Arthur A. Stone, a professor of psychiatry and psychology at the State University of New York, Stony Brook, has even shown that “positive affect,” of which happiness is a component, can be good for the immune system.
“I don’t know of any evidence, behavioral or physiological, that suggests happiness is detrimental,” Stone said.
Pressed, though, he did concede: “When you become happy, you can also become aroused. I guess someone with a cardiovascular disease might be at some small risk.”
Bentall’s original proposal made a similar (if spurious) point: “Consistent clinical evidence of an association between happiness, obesity and indulgence in alcoholic beverages . . . (makes it) reasonable to assume that happiness poses a moderate risk to life.”

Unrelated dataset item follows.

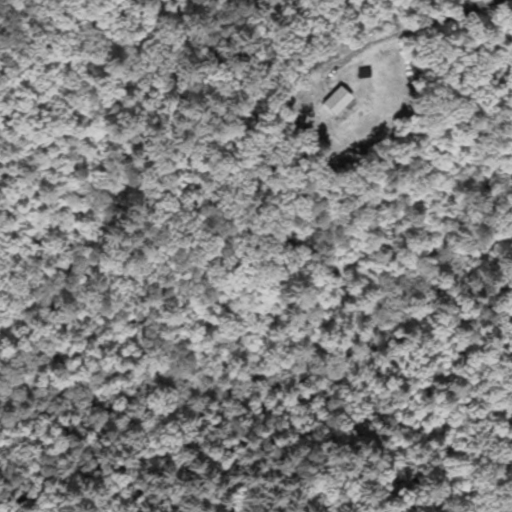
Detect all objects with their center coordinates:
road: (376, 20)
building: (338, 101)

He went on to note that mental illness, by some standards, is defined as “any deviation from the norm by way of excess or deficit, which confers upon the sufferer some form of biological disadvantage.” Happy people, for example:
* “Overestimate their control over environmental events (often to the point of perceiving completely random events as subject to their will).”
* “Seem to wish to force their condition on their unhappy companions and relatives,” causing tension.
* “Give unrealistically positive evaluations of their own achievements.”
* “Believe that others share their unrealistic opinions about themselves, and show a general lack of evenhandedness when comparing themselves to others.”
* Happy people are often “carefree, impulsive and unpredictable in their actions.”
In a phone conversation from his office in Liverpool, Bentall expressed concern that his proposal not be misinterpreted, as it was when the British press came upon his original paper in 1992.
“Some of the British newspapers reported it as if I were insane myself,” Bentall said. “Others reported it deadpan, like a (real) scientific discovery. . . . My mother wouldn’t speak to me.
“My point was that it’s very difficult to draw up criteria for distinguishing sanity from insanity,” he said. And with the ground separating sanity from insanity so shaky, even happiness can be pushed into psychologically problematic muck, he said.
For instance: At least one mental-health expert, he said, has recently disputed the notion that hearing voices qualifies someone as insane. “A Dutch researcher . . . has found that a lot of people who hear voices aren’t distressed by them,” he said. “They’re perfectly happy. Or as happy as the rest of us.” So, the argument goes, “If they feel OK about it, why should they have psychiatric treatment?”
By the same token, he said, happy people are overly optimistic, have inflated opinions of themselves and tend to misread the world, while depressed people realize that they don’t have much control over events--"a much more accurate view.”
“Moderately depressed people are more realistic than people who are moderately happy,” he said.
And since it’s usually assumed that being able to perceive reality is the mark of good mental health, well. . . .
The unspoken conclusion is not a pleasant thought for a Prozac nation whose economy is driven by gurus, therapists, big-screen television salesmen and others who peddle access to that supposedly positive condition.
But then, the chronically cheerful will almost certainly put a happy face on this news.